Back in 2019, I joined in on a kickstarter for the Desklab monitor, a portable touchscreen 4K monitor. This seemed like a great idea for me, as hey, I do a lot of travel and it’s really nice having a second monitor around. It wouldn’t be convenient while traveling, but at the hotel, having that second screen would make me a lot more productive, and so it’s definitely worth the money. With an arrival time of, oh, March of 2020, it’d arrive just in time for the spring conference season.
Then March of 2020 hit and travel went from travel to dozens of cities per year to dozens of steps walked per year. The monitor’s production was delayed to boot, so I didn’t actually get it until about April of 2021. That was not a great experience, but they’ve worked all of those logistical problems out so I won’t hold it against them.
What It Is
The Desklab monitor is a 15″ 4K touchscreen monitor, which supports USB-C and HDMI. If you want the touchscreen to work, you’ll need to use USB-C. Also, if you’re using HDMI, you’ll need to use the A/C adapter to draw power. When using USB-C against a laptop, no A/C power is necessary.
I bought the magnetic stand/cover as well and would recommend it. It feels at first like it’s not sturdy enough to hold the monitor up, but as long as you aren’t knocking it around too much, it’s quite stable. I’ve had a Desklab monitor sitting on my desk at home for the past 6 months and can count on one hand the number of times I’ve had to re-set the magnetic stand—and all of those times came because I bumped the monitor on accident or had to move it, not because the monitor slipped off of its own accord.
How I’ve Used It
Because I haven’t done so much travel in the past 18 months (he says, while typing this out in a hotel room), I decided to use it as a Voicemeeter board on my desktop PC, at which it performed admirably. I didn’t use the touch functionality very much because it “steals” the mouse pointer, but having a 15″ high-resolution screen nearby has been nice.
Ever since moving to a different audio input system, I haven’t needed Voicemeeter anymore. Now I keep my home and work e-mail on that screen, freeing up space on the main monitor for me to focus more on work and less on alt-tabbing to e-mail. It also forces the e-mail screen to be a little to the side and not right in front of my face, acting as a reminder that e-mail is asynchronous and if it waits another 30 seconds (or 30 minutes…), nobody will care.
I’ve also used it to play video streams, especially distractionary streams while I’m working. That way, I can keep the rest of my monitors available for work.
And Then Another
A couple months after getting my first Desklab, I ended up ordering a second one because I liked it so much. The original intent was to have a second monitor available for travel, but if I was going to have one strictly for my desktop setup (and frankly, that monitor’s not going anywhere), I’d want another for its intended purpose.

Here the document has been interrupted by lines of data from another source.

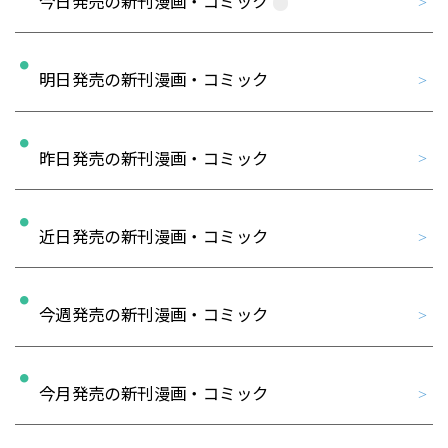
今日発売の新刊漫画・コミック
明日発売の新刊漫画・コミック
昨日発売の新刊漫画・コミック
近日発売の新刊漫画・コミック
今週発売の新刊漫画・コミック
今月発売の新刊漫画・コミック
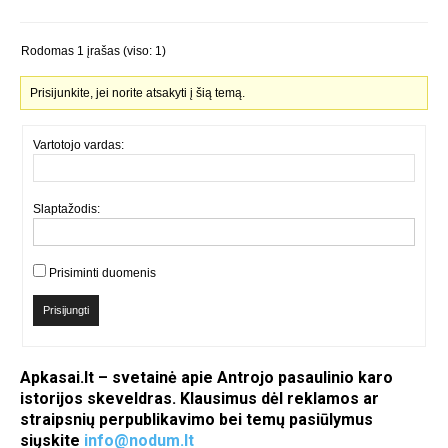
Rodomas 1 įrašas (viso: 1)
Prisijunkite, jei norite atsakyti į šią temą.
Vartotojo vardas:
Slaptažodis:
Prisiminti duomenis
Prisijungti
Apkasai.lt – svetainė apie Antrojo pasaulinio karo
istorijos skeveldras. Klausimus dėl reklamos ar
straipsnių perpublikavimo bei temų pasiūlymus
siųskite
info@nodum.lt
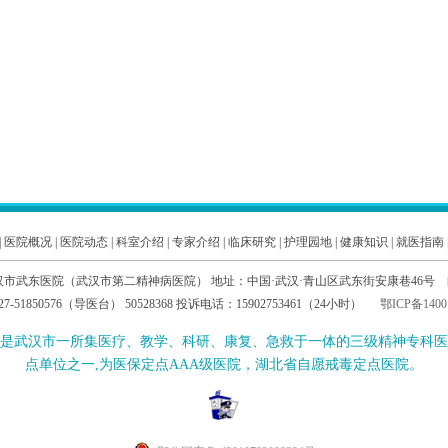
|
医院概况
|
医院动态
|
科室介绍
|
专家介绍
|
临床研究
|
护理园地
|
健康知识
|
就医指南
汉市武东医院（武汉市第二精神病医院） 地址：中国·武汉·青山区武东街安康巷46号 邮编
7-51850576（导医台） 50528368 投诉电话：15902753461（24小时）
鄂ICP备1400
是武汉市一所集医疗、教学、科研、康复、急救于一体的三级精神专科医
点单位之一,为医保定点AAA级医院，湖北省自愿戒毒定点医院。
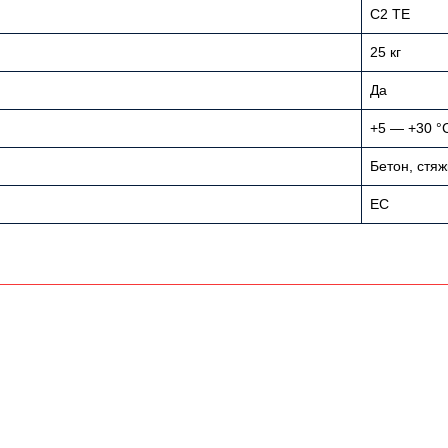
С2 ТE
25 кг
Да
+5 — +30 °
Бетон, стяж
ЕС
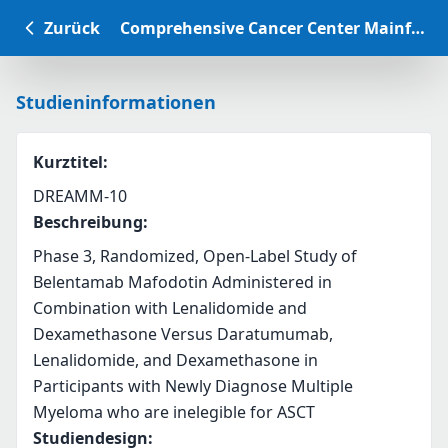
Zurück
Comprehensive Cancer Center Mainfranken Studiendatenbank
Studieninformationen
Kurztitel
:
DREAMM-10
Beschreibung
:
Phase 3, Randomized, Open-Label Study of 
Belentamab Mafodotin Administered in 
Combination with Lenalidomide and 
Dexamethasone Versus Daratumumab, 
Lenalidomide, and Dexamethasone in 
Participants with Newly Diagnose Multiple 
Myeloma who are inelegible for ASCT
Studiendesign
:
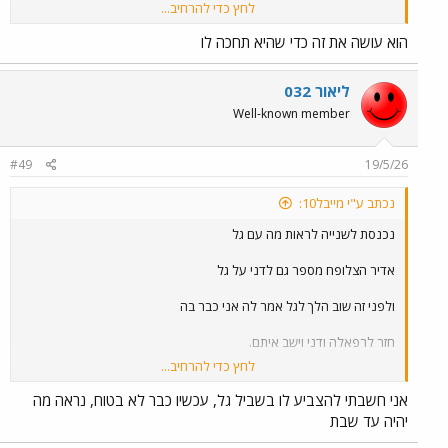
לחץ כדי להרחיב...
אז לעזאזל למה הוא הולך אליה ואומר לה ...אני כבר בה,
הוא עושה את זה כדי שהיא תחכה לו
ככה עשה לה בבריכה
הלך להביא לה מים
ליאור 032
ישב עם ענבל ושכח מימנה.
Well-known member
זה האמאמא של הזלזול.
הלוואי ויודח בשבת.
#49
19/5/26
נכתב ע"י מייבל10:
נכנסת לשנייה לראות מה עם גל
אדיר הצלופח מספר גם לדני על גל
ולפני זה שוב הלך לגל אמר לה אני כבר בה
חזר לרפאלה ודני וישב איתם.
לחץ כדי להרחיב...
אז לעזאזל למה הוא הולך אליה ואומר לה ...אני כבר בה,
אני חשבתי להצביע לו בשביל גל, עכשיו כבר לא בטוח, נראה מה
ככה עשה לה בבריכה
יהיה עד שבת
הלך להביא לה מים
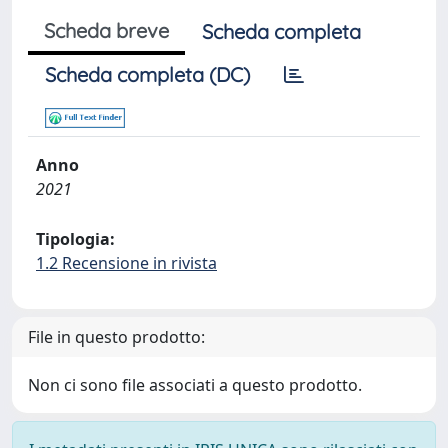
Scheda breve
Scheda completa
Scheda completa (DC)
Anno
2021
Tipologia:
1.2 Recensione in rivista
File in questo prodotto:
Non ci sono file associati a questo prodotto.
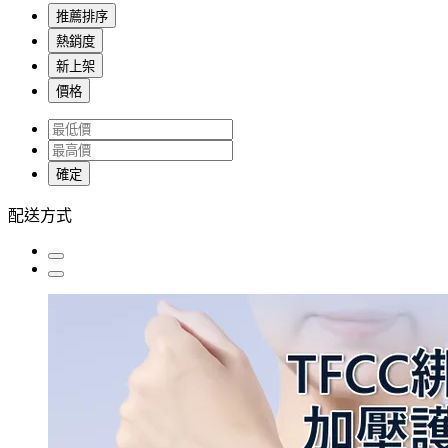
推薦排序
熱銷度
新上架
價格
確定
配送方式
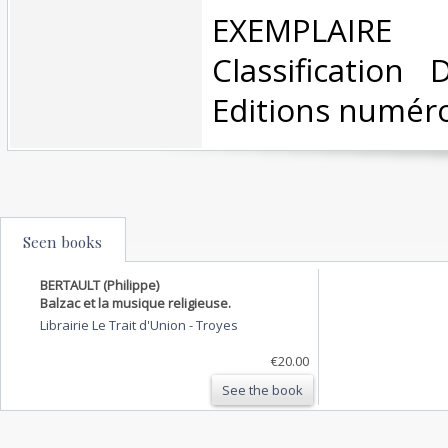
‎EXEMPLAIRE
Classification
Editions numéro
Seen books
BERTAULT (Philippe)
Balzac et la musique religieuse.
Librairie Le Trait d'Union
-
Troyes
€20.00
See the book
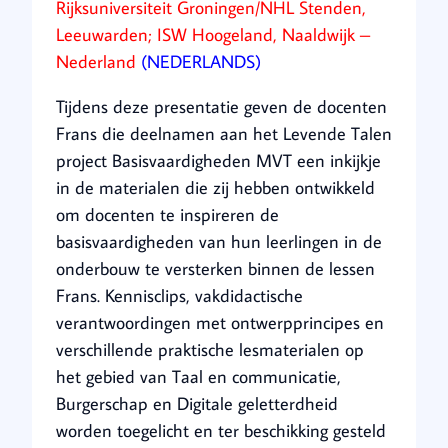
Rijksuniversiteit Groningen/NHL Stenden,
Leeuwarden; ISW Hoogeland, Naaldwijk –
Nederland
(NEDERLANDS)
Tijdens deze presentatie geven de docenten
Frans die deelnamen aan het Levende Talen
project Basisvaardigheden MVT een inkijkje
in de materialen die zij hebben ontwikkeld
om docenten te inspireren de
basisvaardigheden van hun leerlingen in de
onderbouw te versterken binnen de lessen
Frans. Kennisclips, vakdidactische
verantwoordingen met ontwerpprincipes en
verschillende praktische lesmaterialen op
het gebied van Taal en communicatie,
Burgerschap en Digitale geletterdheid
worden toegelicht en ter beschikking gesteld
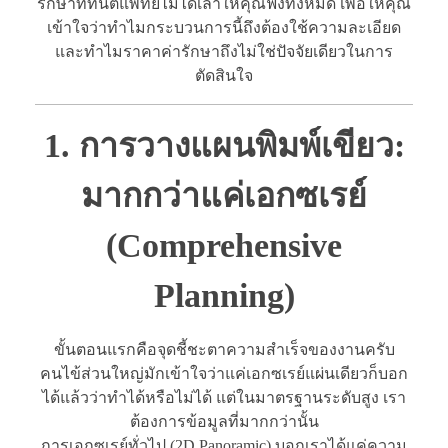
รักษาที่ทันตแพทย์ไม่ได้เล่าให้คุณฟังทั้งหมด เพื่อให้คุณ
เข้าใจว่าทำไมกระบวนการนี้ถึงต้องใช้ความละเอียด
และทำไมราคาค่ารักษาถึงไม่ใช่ปัจจัยเดียวในการ
ตัดสินใจ
1. การวางแผนพิมพ์เขียว:
มากกว่าแค่เอกซเรย์
(Comprehensive
Planning)
ขั้นตอนแรกคือจุดชี้ชะตาความสำเร็จของงานครับ
คนไข้ส่วนใหญ่มักเข้าใจว่าแค่เอกซเรย์แผ่นเดียวก็บอก
ได้แล้วว่าทำได้หรือไม่ได้ แต่ในมาตรฐานระดับสูง เรา
ต้องการข้อมูลที่มากกว่านั้น
การเอกซเรย์ทั่วไป (2D Panoramic) บอกเราได้แค่ความ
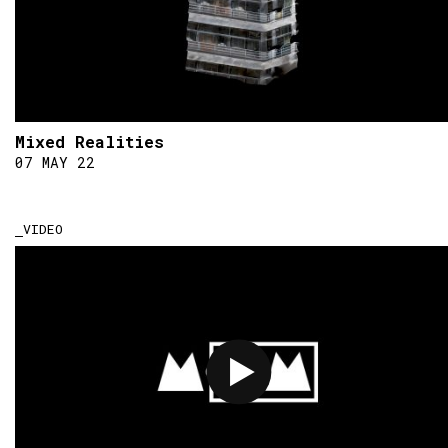
Mixed Realities
07 MAY 22
VIDEO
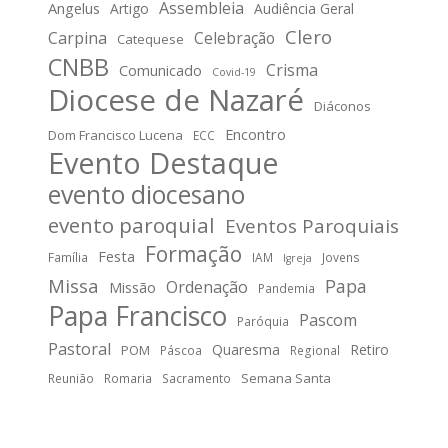
Assembleia
Angelus
Artigo
Audiência Geral
Clero
Carpina
Celebração
Catequese
CNBB
Crisma
Comunicado
Covid-19
Diocese de Nazaré
Diáconos
Encontro
Dom Francisco Lucena
ECC
Evento Destaque
evento diocesano
evento paroquial
Eventos Paroquiais
Formação
Festa
Família
IAM
Jovens
Igreja
Missa
Papa
Ordenação
Missão
Pandemia
Papa Francisco
Pascom
Paróquia
Pastoral
Quaresma
Retiro
POM
Páscoa
Regional
Semana Santa
Reunião
Romaria
Sacramento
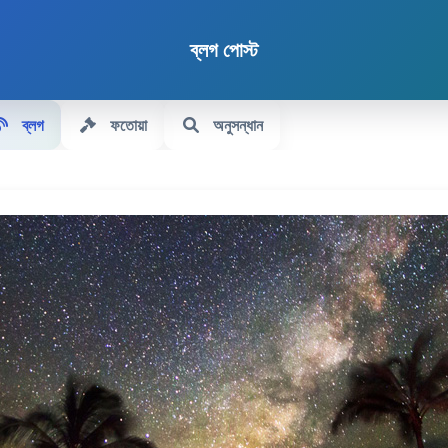
ব্লগ পোস্ট
ব্লগ
ফতোয়া
অনুসন্ধান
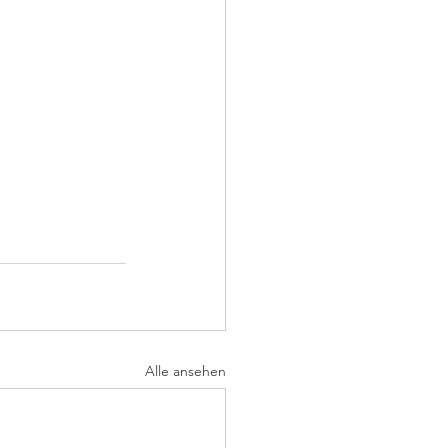
Alle ansehen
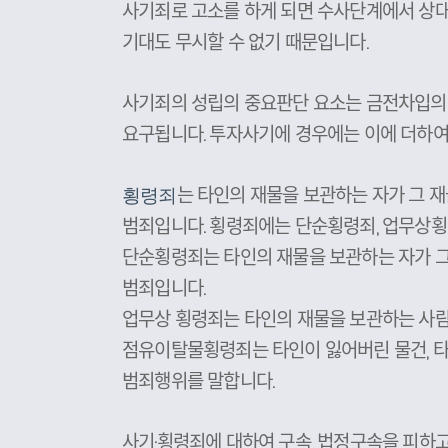
사기죄로 고소를 하게 되면 수사단계에서 상대
기대도 무시할 수 없기 때문입니다.
사기죄의 성립의 중요판단 요소는 금전차입의 목
요구됩니다. 투자사기에 경우에는 이에 더하여
는 타인의 재물을 보관하는 자가 그 
횡령죄
범죄입니다. 횡령죄에는 단순횡령죄, 업무상횡
단순횡령죄는 타인의 재물을 보관하는 자가 
범죄입니다.
업무상 횡령죄는 타인의 재물을 보관하는 사
점유이탈물횡령죄는 타인이 잃어버린 물건, 타
범죄행위를 말합니다.
사기·횡령죄에 대하여 구속, 법정구속을 피하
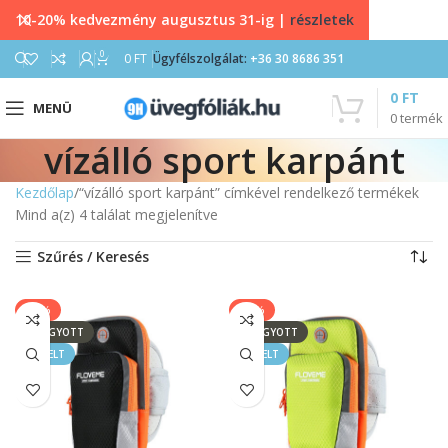
10-20% kedvezmény augusztus 31-ig |
részletek
0
0
FT
Ügyfélszolgálat:
+36 30 8686 351
0
FT
MENÜ
0
termék
vízálló sport karpánt
Kezdőlap
“vízálló sport karpánt” címkével rendelkező termékek
Mind a(z) 4 találat megjelenítve
Szűrés / Keresés
-70%
-70%
ELFOGYOTT
ELFOGYOTT
KIEMELT
KIEMELT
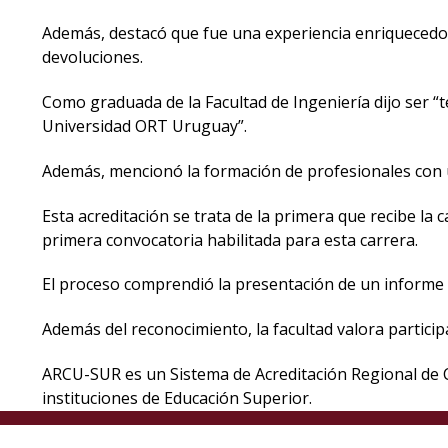
Además, destacó que fue una experiencia enriquecedora
devoluciones.
Como graduada de la Facultad de Ingeniería dijo ser “t
Universidad ORT Uruguay”.
Además, mencionó la formación de profesionales con un
Esta acreditación se trata de la primera que recibe la
primera convocatoria habilitada para esta carrera.
El proceso comprendió la presentación de un informe de
Además del reconocimiento, la facultad valora particip
ARCU-SUR es un Sistema de Acreditación Regional de Ca
instituciones de Educación Superior.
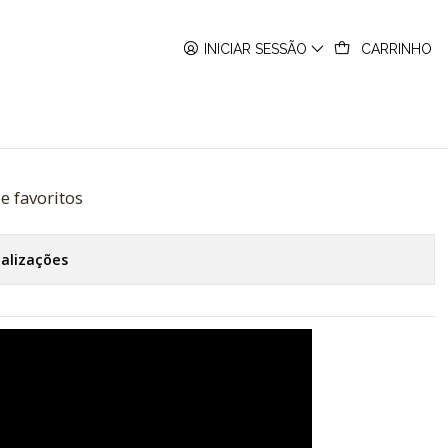
-4AER
INICIAR SESSÃO
CARRINHO
 GA-2100-4AER
de favoritos
calizações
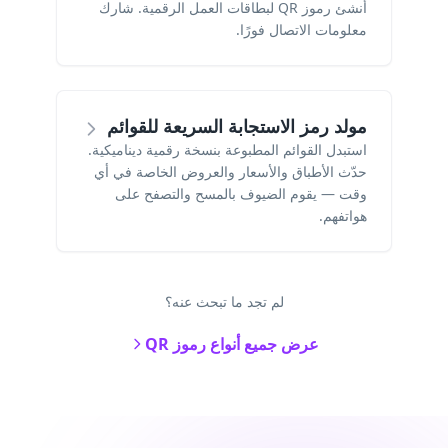
أنشئ رموز QR لبطاقات العمل الرقمية. شارك
معلومات الاتصال فورًا.
مولد رمز الاستجابة السريعة للقوائم
استبدل القوائم المطبوعة بنسخة رقمية ديناميكية.
حدّث الأطباق والأسعار والعروض الخاصة في أي
وقت — يقوم الضيوف بالمسح والتصفح على
هواتفهم.
لم تجد ما تبحث عنه؟
عرض جميع أنواع رموز QR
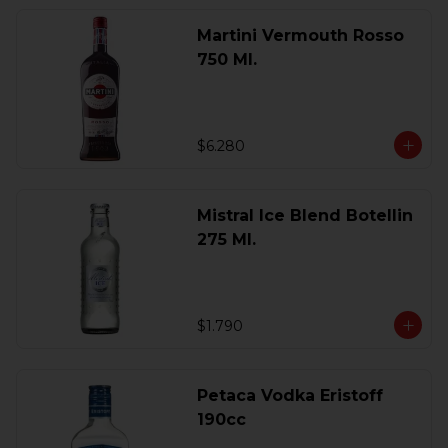
Martini Vermouth Rosso
750 Ml.
$6.280
Mistral Ice Blend Botellin
275 Ml.
$1.790
Petaca Vodka Eristoff
190cc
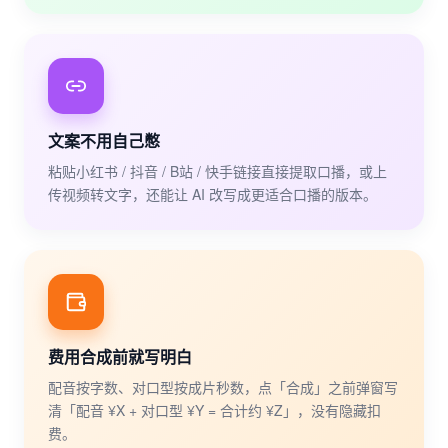
文案不用自己憋
粘贴小红书 / 抖音 / B站 / 快手链接直接提取口播，或上
传视频转文字，还能让 AI 改写成更适合口播的版本。
费用合成前就写明白
配音按字数、对口型按成片秒数，点「合成」之前弹窗写
清「配音 ¥X + 对口型 ¥Y = 合计约 ¥Z」，没有隐藏扣
费。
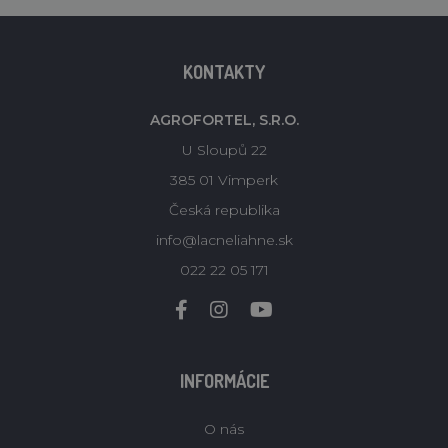
KONTAKTY
AGROFORTEL, S.R.O.
U Sloupů 22
385 01 Vimperk
Česká republika
info@lacneliahne.sk
022 22 05 171
INFORMÁCIE
O nás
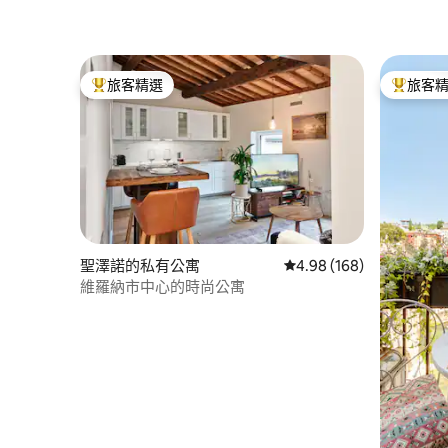
旅客精選
旅客
旅客精選榜首
旅客精選
聖澤諾的私有公寓
從 168 則評價中獲得 4.
4.98 (168)
維羅納市中心的時尚公寓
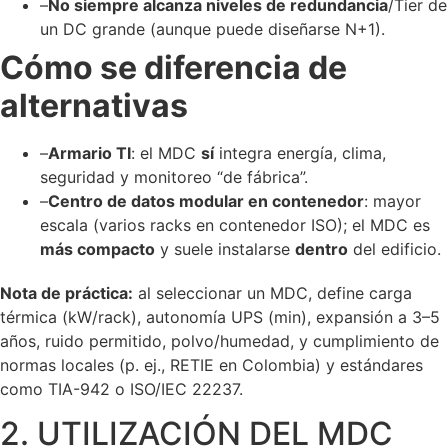
–
No siempre alcanza niveles de redundancia
/Tier de
un DC grande (aunque puede diseñarse N+1).
Cómo se diferencia de
alternativas
–
Armario TI
: el MDC
sí
integra energía, clima,
seguridad y monitoreo “de fábrica”.
–
Centro de datos modular en contenedor
: mayor
escala (varios racks en contenedor ISO); el MDC es
más compacto
y suele instalarse
dentro
del edificio.
Nota de práctica:
al seleccionar un MDC, define carga
térmica (kW/rack), autonomía UPS (min), expansión a 3–5
años, ruido permitido, polvo/humedad, y cumplimiento de
normas locales (p. ej., RETIE en Colombia) y estándares
como TIA-942 o ISO/IEC 22237.
2. UTILIZACIÓN DEL MDC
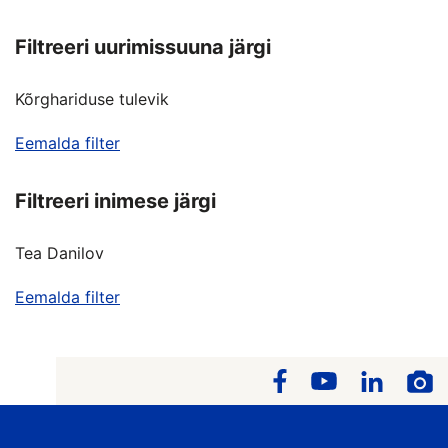
Filtreeri uurimissuuna järgi
Kõrghariduse tulevik
Eemalda filter
Filtreeri inimese järgi
Tea Danilov
Eemalda filter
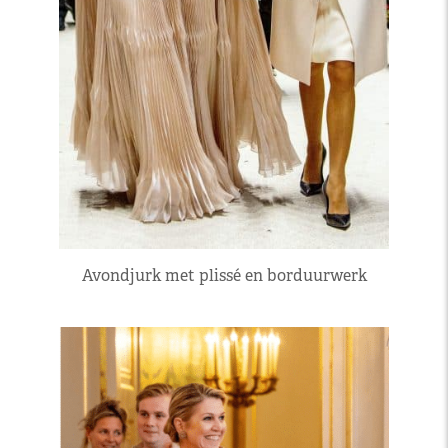
Avondjurk met plissé en borduurwerk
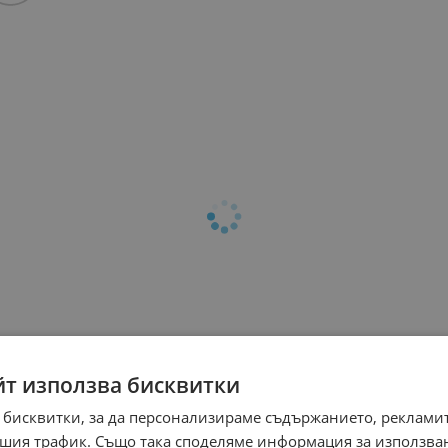
йт използва бисквитки
 бисквитки, за да персонализираме съдържанието, рекламит
шия трафик. Също така споделяме информация за използва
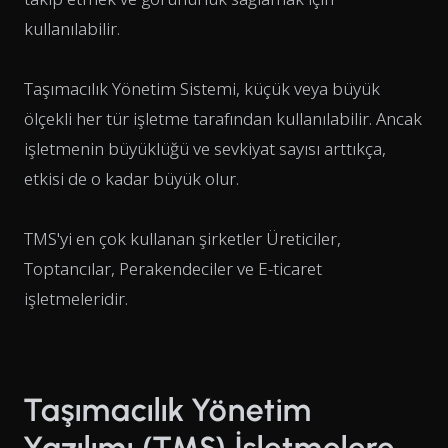
kullanılabilir.
Taşımacılık Yönetim Sistemi, küçük veya büyük
ölçekli her tür işletme tarafından kullanılabilir. Ancak
işletmenin büyüklüğü ve sevkiyat sayısı arttıkça,
etkisi de o kadar büyük olur.
TMS'yi en çok kullanan şirketler Üreticiler,
Toptancılar, Perakendeciler ve E-ticaret
işletmeleridir.
Taşımacılık Yönetim
Yazılımı (TMS) İşletmelere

I can confirm that it “just works” with elementary OS and I’d expect it to work on other Linux distributions as well. As a 15″ monitor, just a little too big for my electronics backpack, but fits nicely in a carry-on bag.
The Desklab is a little expensive, but it’s a high-quality portable monitor. You can get a 1080p version for less, though honestly, I’d just save up for the 4K version. This is a niche product, but if you’re on the go or want a second monitor about the same size as your laptop monitor, it’s worth it. It does also support connecting to phones and the Nintendo Switch, but I haven’t had much of a need for either of those scenarios and haven’t tried it out.
I’ll end with two quick bits of commentary. First, I have noticed that sometimes it powers on with 20 brightness, making it hard to see. I tend to bump it up to 50-60 brightness to match my other monitors. This leads me to my second comment, which is that making these sorts of adjustments has too much of a “fumble around until you get it” feel to me. There is obviously a specific way to get to the menu, select menu items, and set values, but you do that through three buttons on the side and it’s a bit awkward, especially because the mean time between config screen interactions is high enough that I typically forget which button does what and end up fumbling around for a while until I get it.